3. Audit Layer 1 (Identity). Website, founder LinkedIn, old press releases, Wikipedia entry, Crunchbase profile — do they say the same thing? If they say different things, the engine averages, and the average is rarely flattering.
4. Audit Layer 2 (Authority). Wikipedia, Wikidata, schema markup, glossary inclusion, structured authorship on bylines. The signals that tell the engines the brand is real and worth retrieving.
5. Establish monitoring. Weekly or biweekly Citation Share runs. Same query set, same engines. So when the board member's screenshot arrives, it is not the first time the team has seen the data.
The team does not have to do all five at once. It does have to start before the screenshot arrives.
What to do now
Three moves, in this order.
Move 1: Acknowledge the gap. Do not minimize the screenshot. Do not deflect to press coverage. Acknowledge that the AI answer is the new front page, that the brand is currently absent, and that closing the gap requires deliberate work over twelve to twenty-four months.
Move 2: Commission the audit. Authorize a baseline AI Communications audit — Citation Share, source mapping, Identity audit, Authority audit. This produces the document the board needs to understand the scope of the gap and the path to closing it.
Move 3: Sequence the layers. The audit names which layers are broken. Most brands find Layer 1 (Identity) and Layer 2 (Authority) are the heaviest debt. Start there.
The brand that takes these three moves on the day the screenshot arrives is sixty days ahead. Six months in, the gap is closing. Twelve months in, the brand is back in the answer.
What stays true
The screenshot will come. For every brand. The only question is whether it triggers a strategy or a crisis.
Three things determine which one.
Whether the brand has measurement infrastructure. Without it, the screenshot is the first time anyone sees the data, and panic is the default response.
Whether the brand has framework discipline. Without the Stack, every team member has a different theory of what to do, and resources scatter across uncoordinated tactics.
Whether the brand has a defined response process. Without one, the response is improvised, the timeline blows out, and the gap widens before it closes.

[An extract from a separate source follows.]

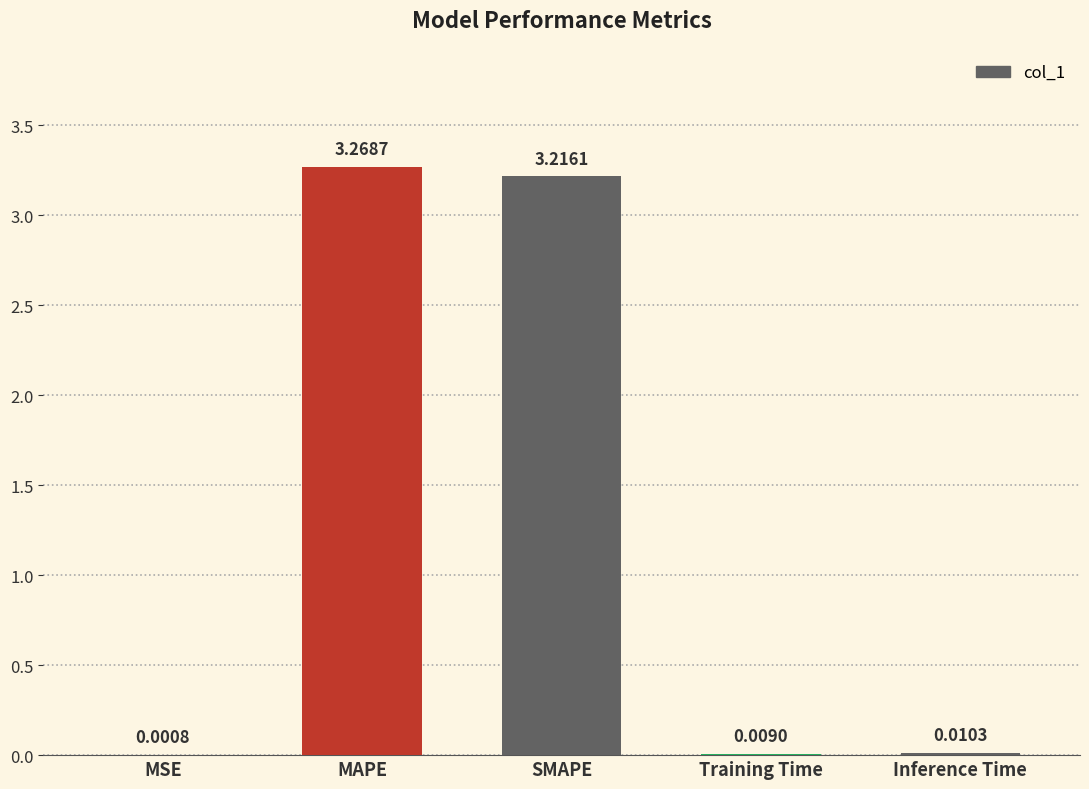

What is the sum of all values?

6.5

Build the infrastructure before the crisis — not during it.
The harder truth
Most brands are not yet at this stage. The board member's screenshot will arrive sometime in the next eighteen months for nearly every brand of any consequence. Most leadership teams will not have built the response capacity in advance.
The brands that built it will pull ahead. The brands that did not will spend two years trying to catch up.
The brands writing checks for the infrastructure now are writing them at the bottom of the market. The brands waiting until the screenshot arrives will write them at the top.
Either way, the checks get written. The question is what they buy.